* **DATA FOR PROCESSING**
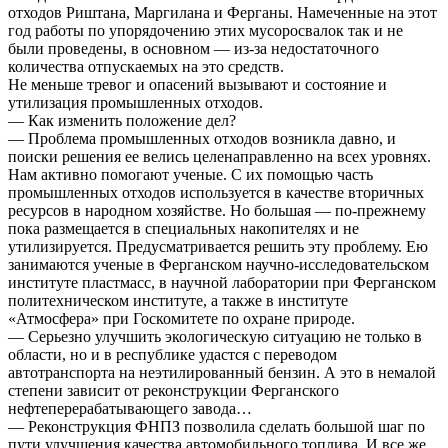
отходов Риштана, Маргилана и Ферганы. Намеченные на этот
год работы по упорядочению этих мусоросвалок так и не
были проведены, в основном — из-за недостаточного
количества отпускаемых на это средств.
Не меньше тревог и опасений вызывают и состояние и
утилизация промышленных отходов.
— Как изменить положение дел?
— Проблема промышленных отходов возникла давно, и
поиски решения ее велись целенаправленно на всех уровнях.
Нам активно помогают ученые. С их помощью часть
промышленных отходов используется в качестве вторичных
ресурсов в народном хозяйстве. Но большая — по-прежнему
пока размещается в специальных накопителях и не
утилизируется. Предусматривается решить эту проблему. Ею
занимаются ученые в Ферганском научно-исследовательском
институте пластмасс, в научной лаборатории при Ферганском
политехническом институте, а также в институте
«Атмосфера» при Госкомитете по охране природе.
— Серьезно улучшить экологическую ситуацию не только в
области, но и в республике удастся с переводом
автотранспорта на неэтилированный бензин. А это в немалой
степени зависит от реконструкции Ферганского
нефтеперерабатывающего завода…
— Реконструкция ФНПЗ позволила сделать большой шаг по
пути улучшения качества автомобильного топлива. И все же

* **REQUIRED ACTION**
The required answer is the exact run of lines above starting at the line with "политехническом институте, а" and ending at the line with "нефтеперерабатывающего завода…", with both ends present.

* **EXPECTED ANSWER**
политехническом институте, а также в институте
«Атмосфера» при Госкомитете по охране природе.
— Серьезно улучшить экологическую ситуацию не только в
области, но и в республике удастся с переводом
автотранспорта на неэтилированный бензин. А это в немалой
степени зависит от реконструкции Ферганского
нефтеперерабатывающего завода…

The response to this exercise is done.